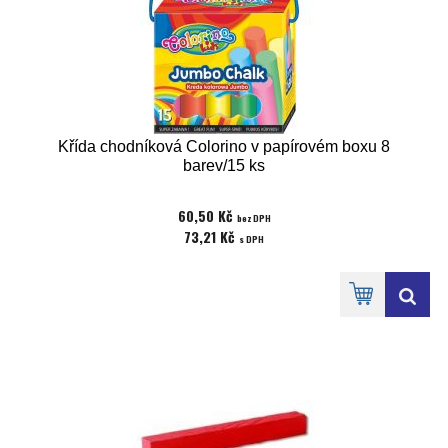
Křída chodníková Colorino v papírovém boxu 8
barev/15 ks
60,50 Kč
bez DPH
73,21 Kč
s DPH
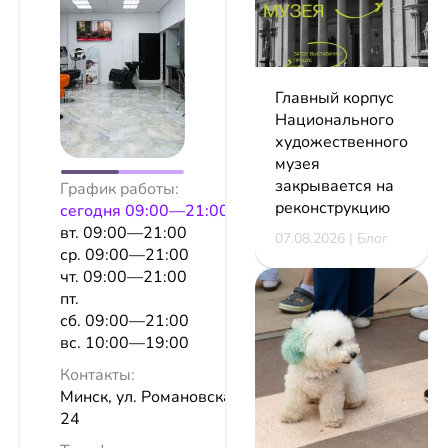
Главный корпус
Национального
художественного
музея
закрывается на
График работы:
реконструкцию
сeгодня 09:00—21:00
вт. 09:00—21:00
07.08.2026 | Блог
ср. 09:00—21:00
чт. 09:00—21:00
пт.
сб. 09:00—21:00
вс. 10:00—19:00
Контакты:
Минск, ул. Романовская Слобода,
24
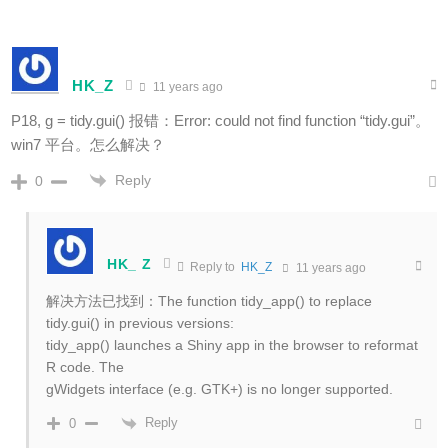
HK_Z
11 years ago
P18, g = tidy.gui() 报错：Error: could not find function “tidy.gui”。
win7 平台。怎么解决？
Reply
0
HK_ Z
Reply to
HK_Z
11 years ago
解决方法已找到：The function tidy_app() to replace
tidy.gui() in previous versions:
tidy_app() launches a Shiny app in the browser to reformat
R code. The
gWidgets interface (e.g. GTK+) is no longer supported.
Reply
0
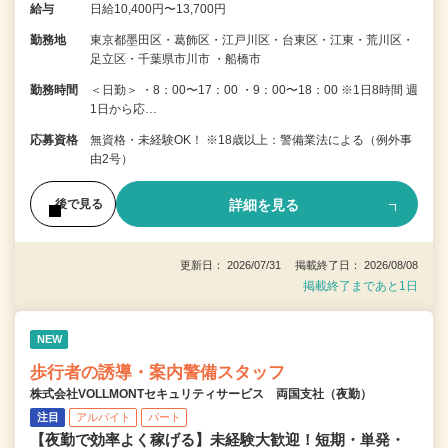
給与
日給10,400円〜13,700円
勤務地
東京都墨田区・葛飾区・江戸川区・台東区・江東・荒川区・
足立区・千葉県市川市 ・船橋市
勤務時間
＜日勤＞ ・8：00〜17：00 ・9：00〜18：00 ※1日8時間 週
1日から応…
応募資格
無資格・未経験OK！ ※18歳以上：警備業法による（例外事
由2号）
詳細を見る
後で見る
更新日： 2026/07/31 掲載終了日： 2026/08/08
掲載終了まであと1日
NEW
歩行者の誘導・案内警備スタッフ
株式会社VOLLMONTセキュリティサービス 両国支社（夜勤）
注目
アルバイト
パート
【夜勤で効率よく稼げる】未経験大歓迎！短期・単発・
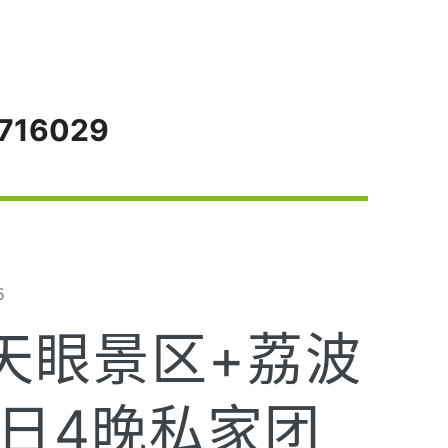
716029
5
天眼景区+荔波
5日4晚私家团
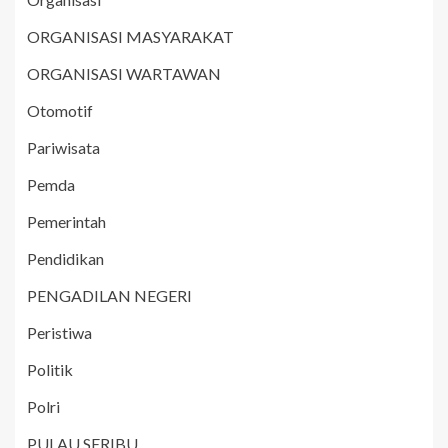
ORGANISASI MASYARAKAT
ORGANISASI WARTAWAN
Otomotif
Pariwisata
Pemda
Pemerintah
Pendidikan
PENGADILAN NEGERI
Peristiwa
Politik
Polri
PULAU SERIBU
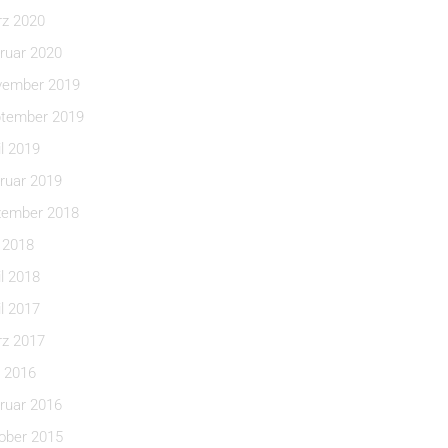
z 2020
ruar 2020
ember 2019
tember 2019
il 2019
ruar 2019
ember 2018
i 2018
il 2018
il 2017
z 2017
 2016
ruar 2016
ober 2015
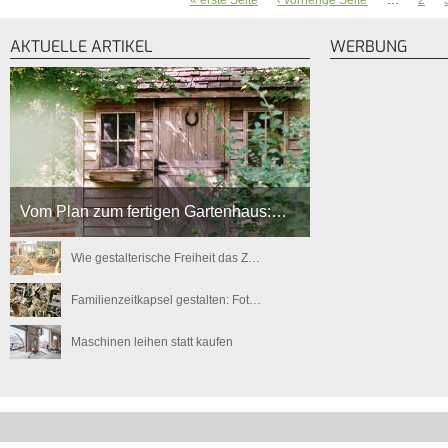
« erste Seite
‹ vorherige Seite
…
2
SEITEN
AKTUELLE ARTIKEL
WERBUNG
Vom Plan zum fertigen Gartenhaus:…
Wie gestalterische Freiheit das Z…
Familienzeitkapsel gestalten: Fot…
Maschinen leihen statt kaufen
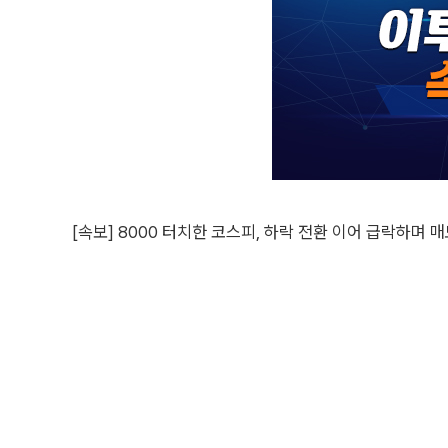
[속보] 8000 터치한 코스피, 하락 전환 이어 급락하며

> Requirement
Say how many lines contain "ORGANISASI" in the material above; the number is the whole answer.

> Result
2